Le poste de Rabbin de la communauté israélite de Mulhouse a été déclaré vacant en janvier 1922 du fait de la demande de son titulaire Monsieur le Rabbin Félix BLUM d'être mis en état de retraite. Un concours a été ouvert peu de temps après. Le choix de la communauté s'est porté sur Monsieur le Rabbin JACOB KAPLAN, du Séminaire israélite de Paris, qui a obtenu tous les suffrages de la Commission administrative, réunie en séance le 11 avril 1922. Dans sa délibération du 7 mai 1922 le Consistoire du Haut-Rhin a ratifié à l'unanimité l'élection de la Commission administrative en nommant Monsieur le Rabbin Kaplan titulaire du poste rabbinique de Mulhouse. La nomination a été approuvée par M. le Commissaire Général de la République, à Strasbourg, par arrêté en date du 19 août 1922.

L'installation du nouveau pasteur dans ses fonctions de Rabbin de la Communauté israélite de Mulhouse eut lieu le dimanche 17 septembre 1922 à 10 heures du matin. Cette cérémonie se déroula avec le plus vif éclat devant une affluence des plus considérables. Des fleurs et des drapeaux ornaient la synagogue. Tous les lustres étaient allumés.
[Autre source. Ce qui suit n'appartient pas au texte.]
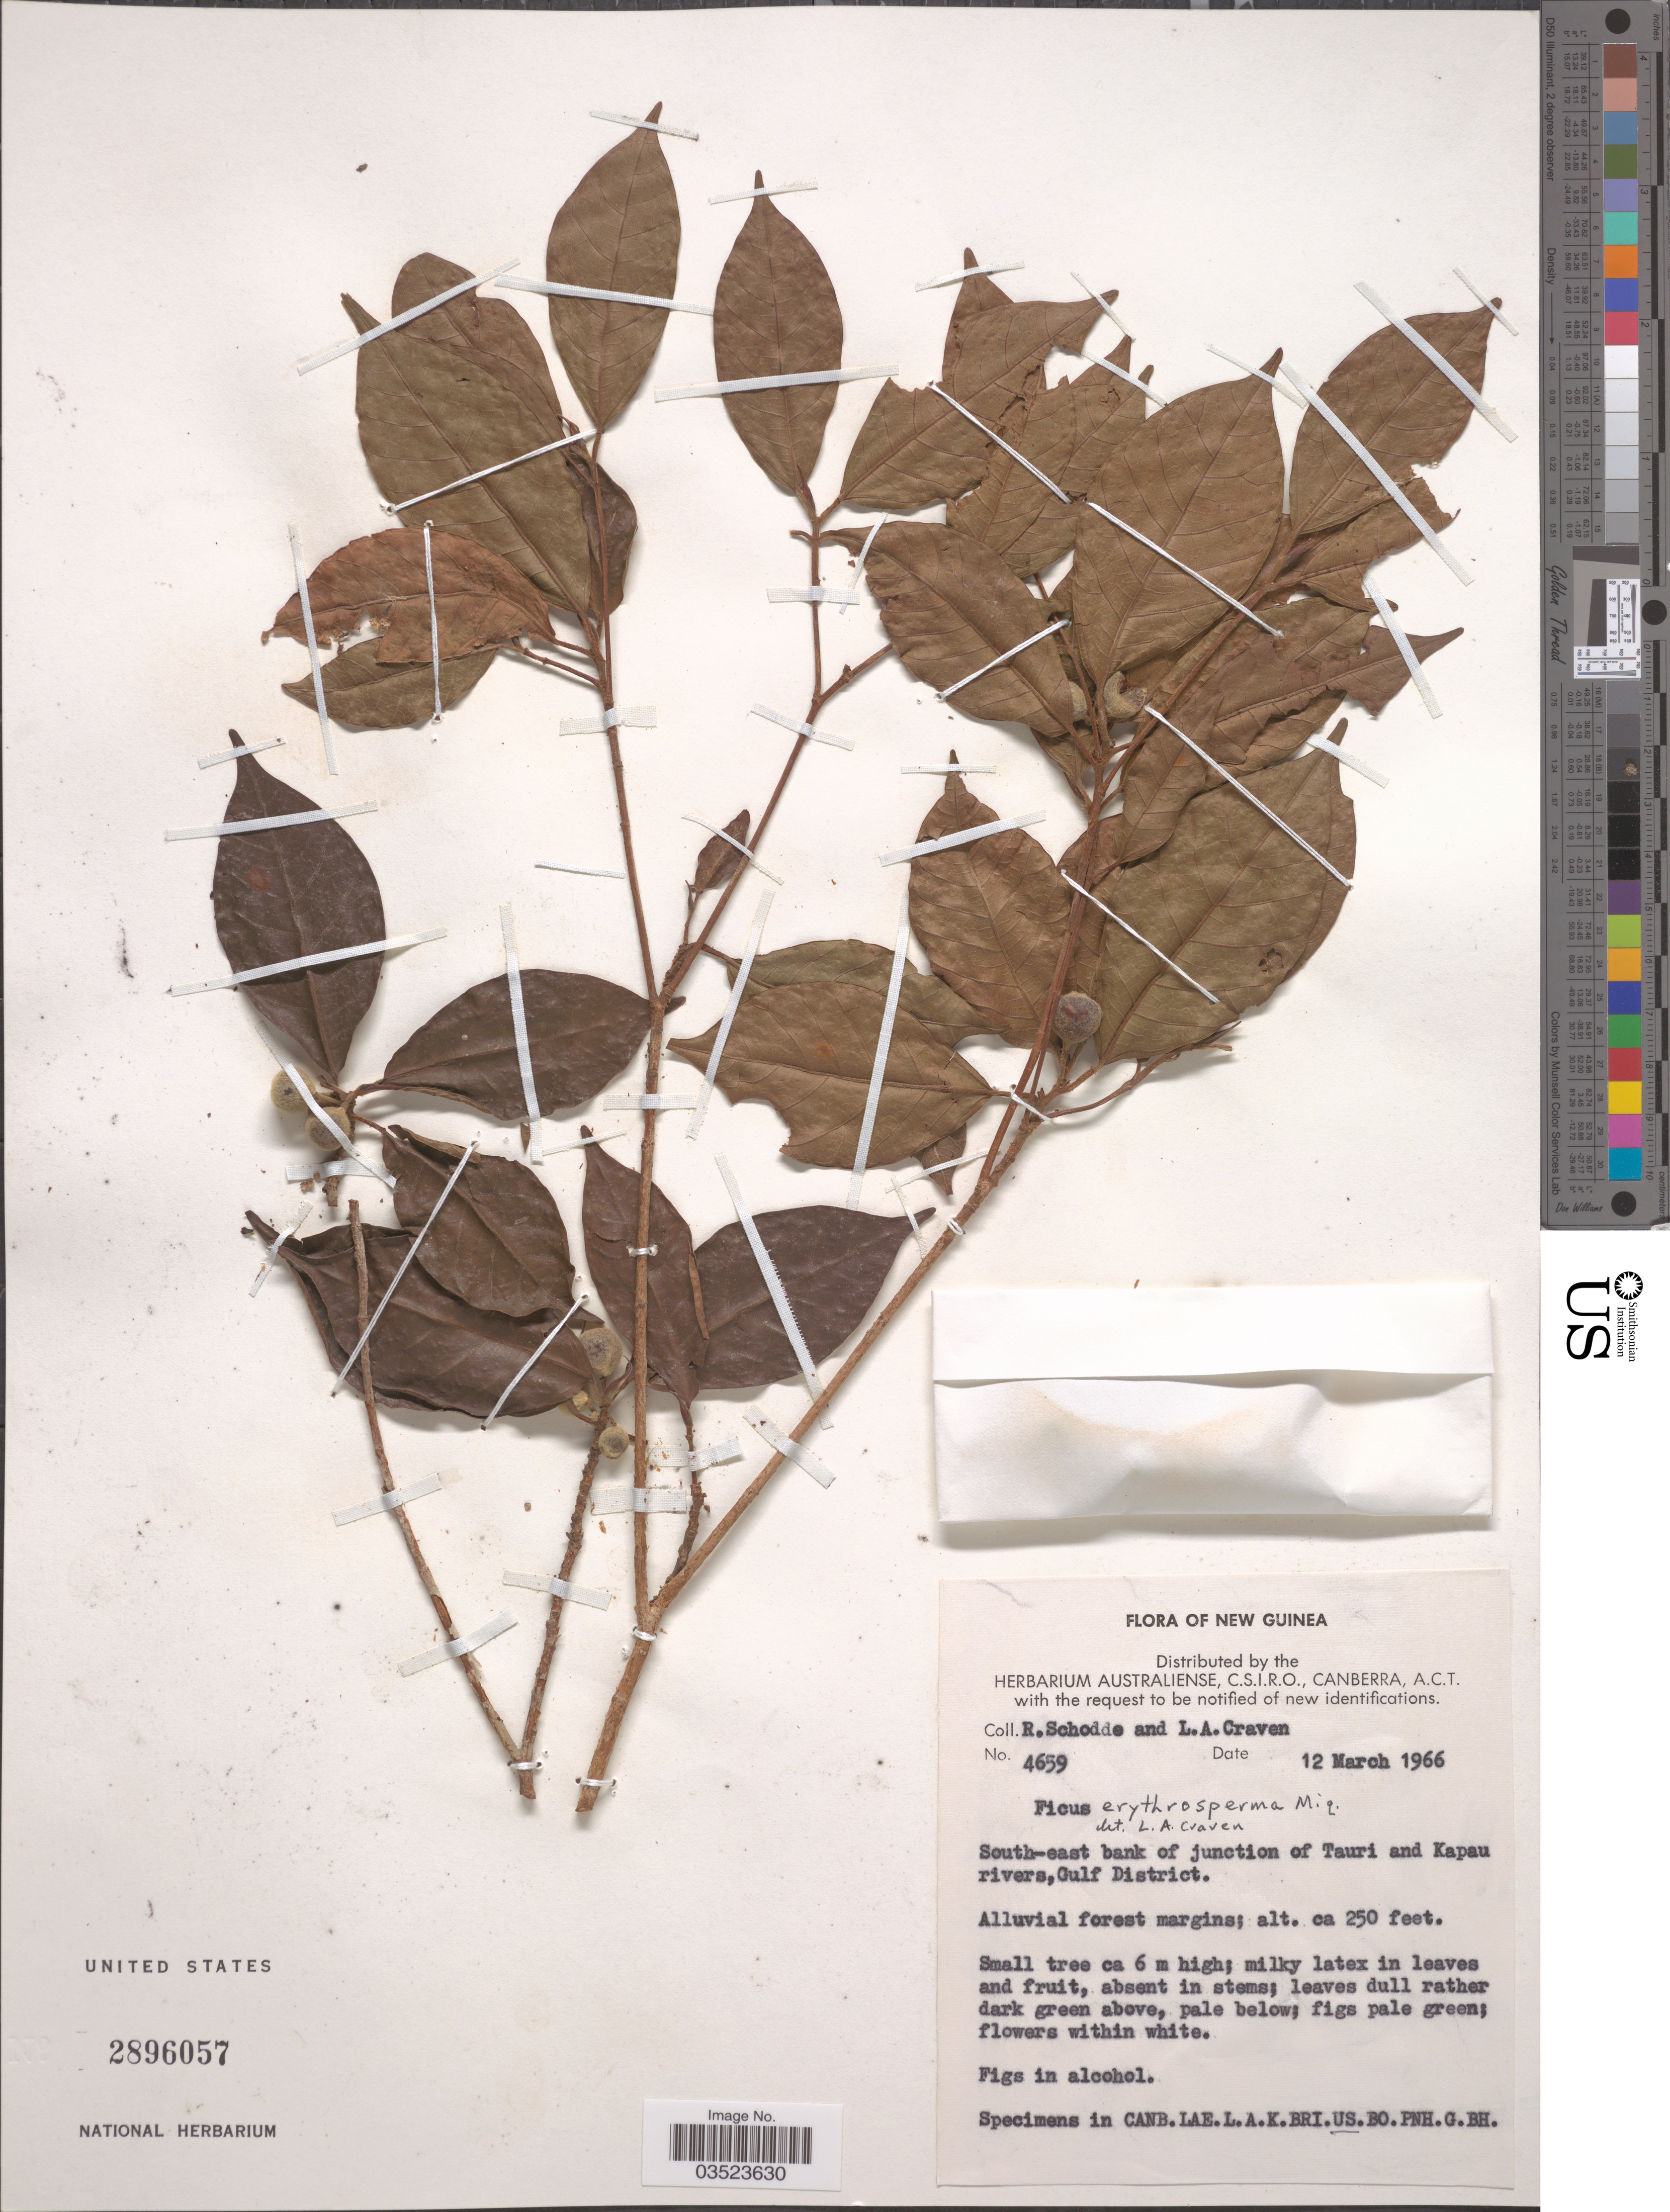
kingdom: Plantae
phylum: Tracheophyta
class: Magnoliopsida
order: Rosales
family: Moraceae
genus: Ficus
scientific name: Ficus erythrosperma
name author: Miq.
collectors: R. Schodde & L. A. Craven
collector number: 4659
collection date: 1966-03-12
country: Papua New Guinea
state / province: Gulf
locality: New Guinea. South-east bank of junction of Tauri and Kapau rivers, Gulf District.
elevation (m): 76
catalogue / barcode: US 2896057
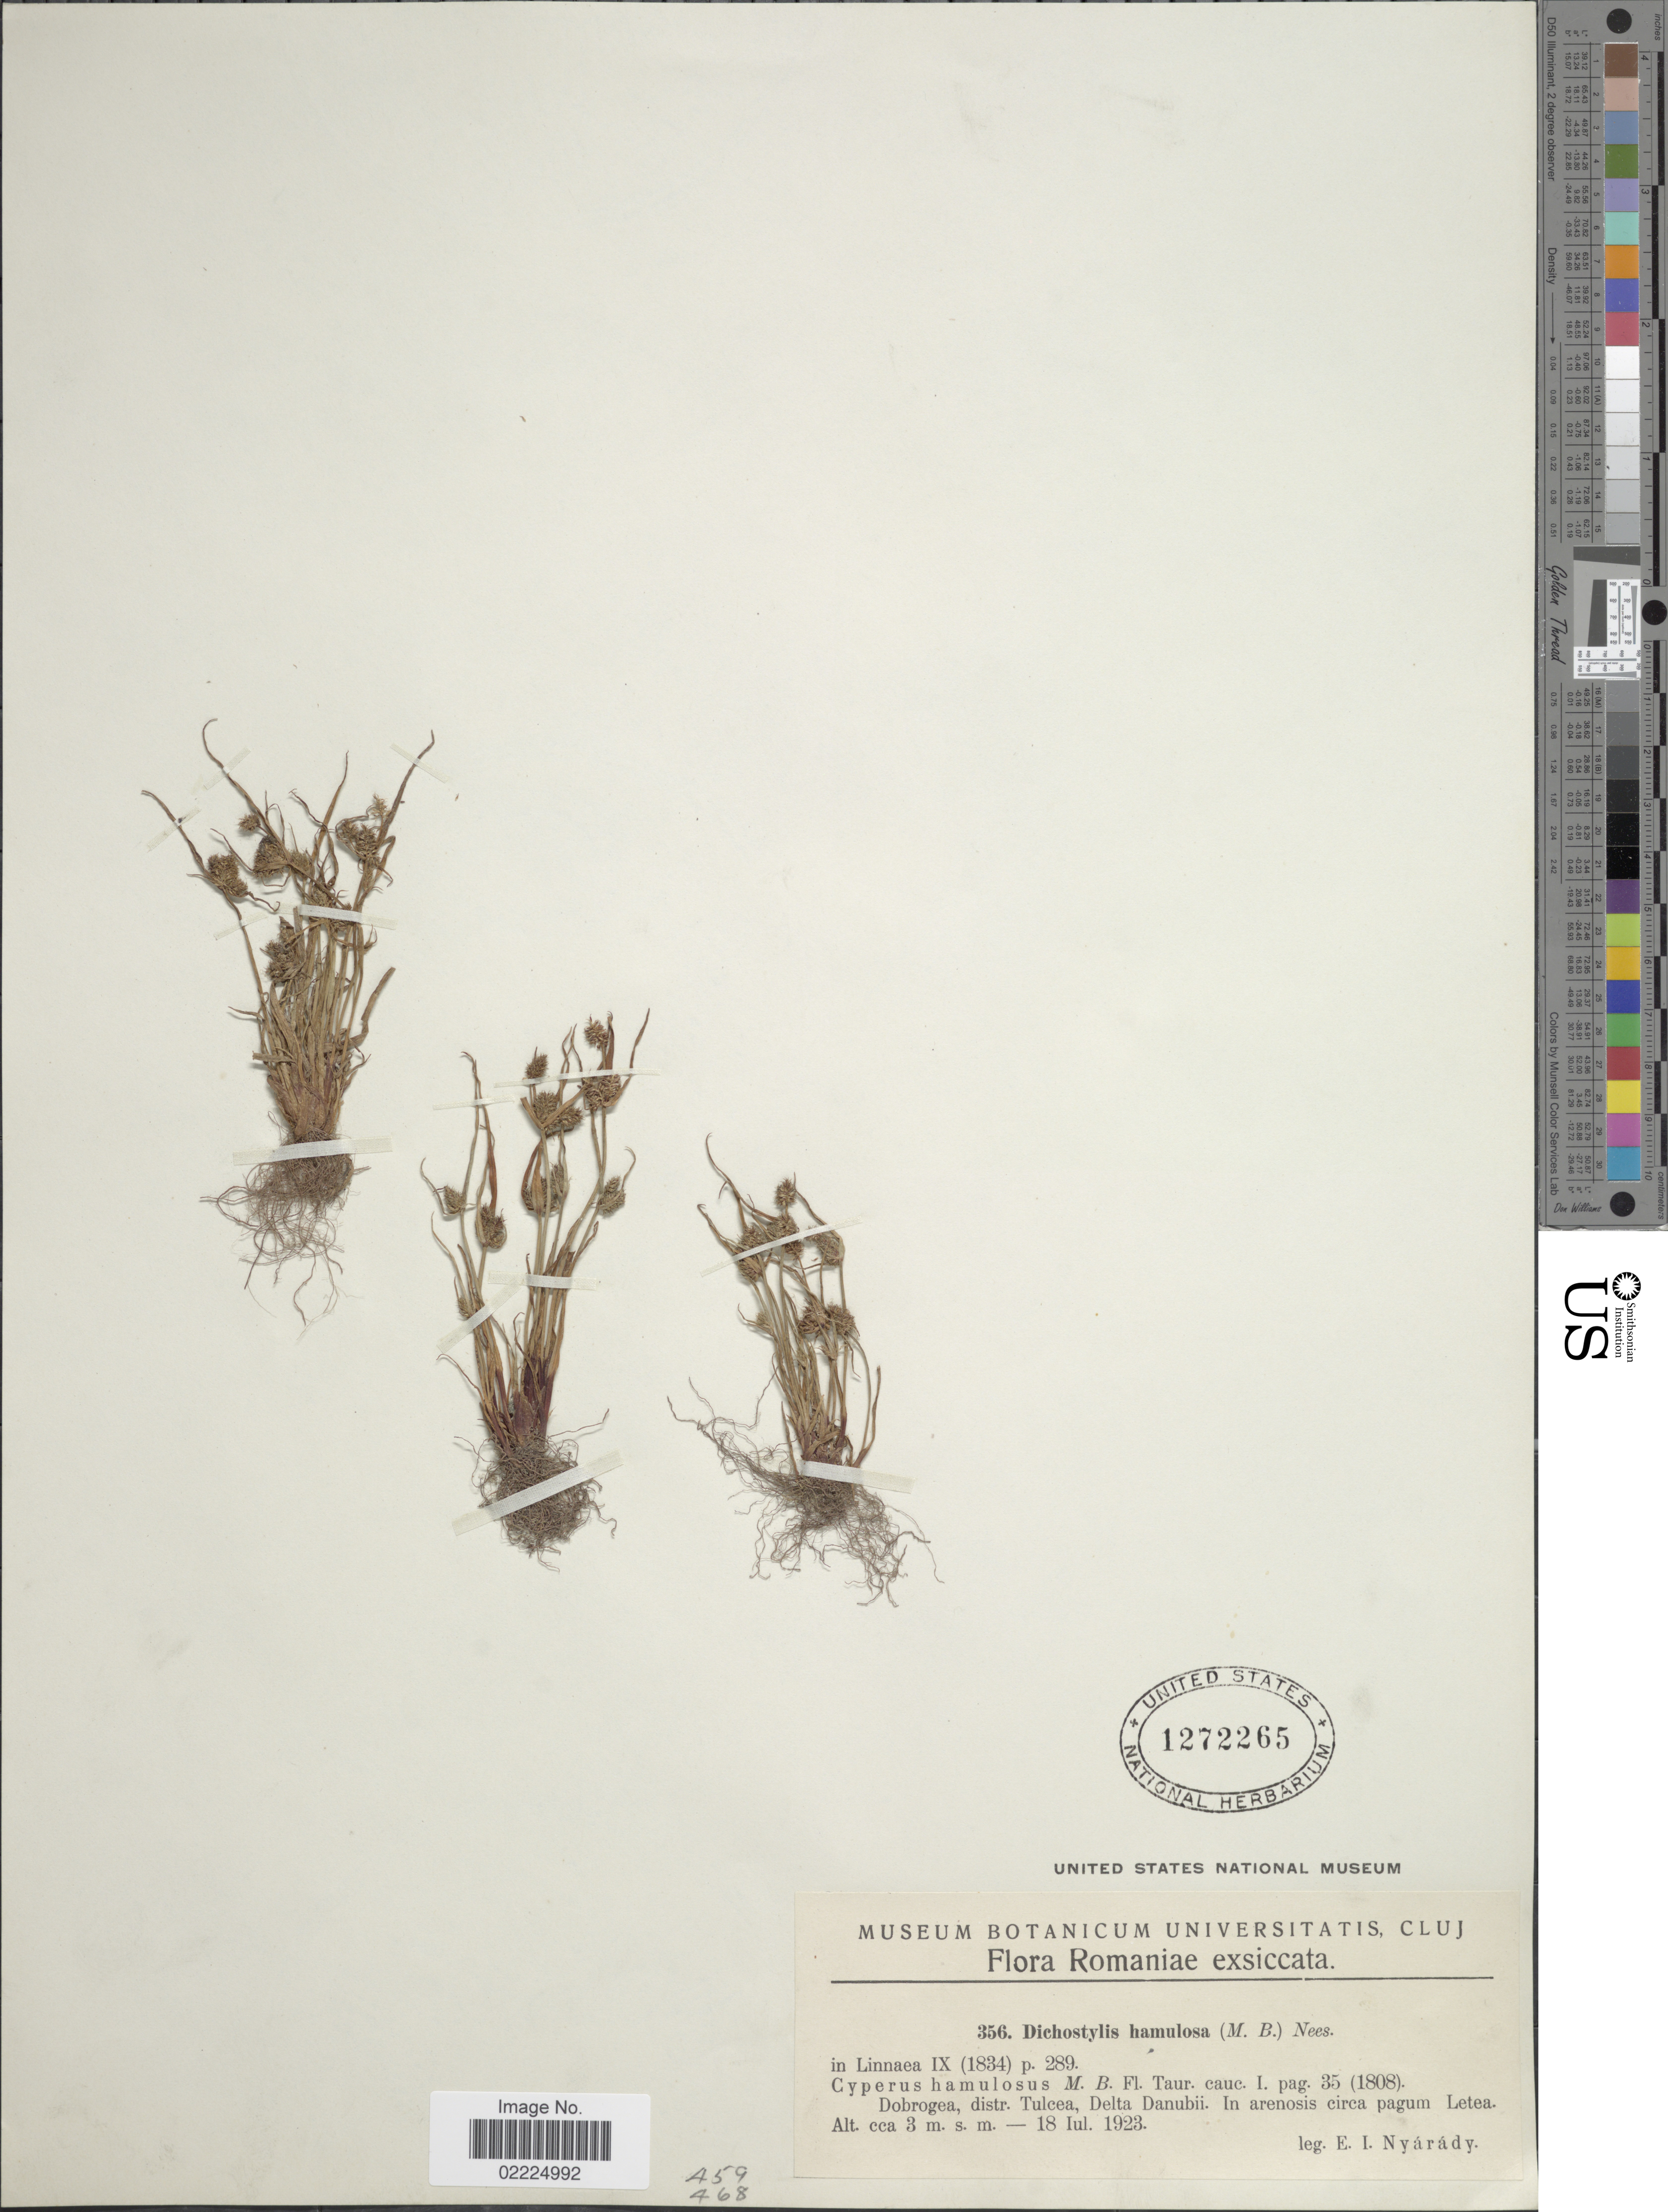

La cérémonie fut présidée par M. EMILE LANTZ, Président du Consistoire israélite du Haut-Rhin.

M. ARMAND BLOCH, Président de la Commission administrative, reçut les représentants des autorités civiles et militaires, ceux de la presse, ainsi que les Rabbins et Présidents des communautés avoisinantes qui avaient répondu en grand nombre aux invitations faites par la Commission administrative.

Parmi les invités il y eut, entre autres :

· M. Gasser, Sous-Préfet de l’arrondissement de Mulhouse,
· M. le Colonel Mourier, Commandant d'Armes intérimaire, représentant M. le Général Taoums,
· M. Drumm, Président du Conseil Général,
· M. Wolff, Maire de la Ville de Mulhouse,
· M. Rémy, Adjoint au Maire .

M. le Rabbin Kaplan fit son entrée dans la synagogue, accompagné par M. LANTZ, Président du consistoire du Haut-Rhin, M. le Grand-Rabbin WEILL de Colmar, Grand-Rabbin de la circonscription, MM. JULES BLUM, de Colmar, et FERNAND DREYFUS, de Mulhouse, membres du Consistoire.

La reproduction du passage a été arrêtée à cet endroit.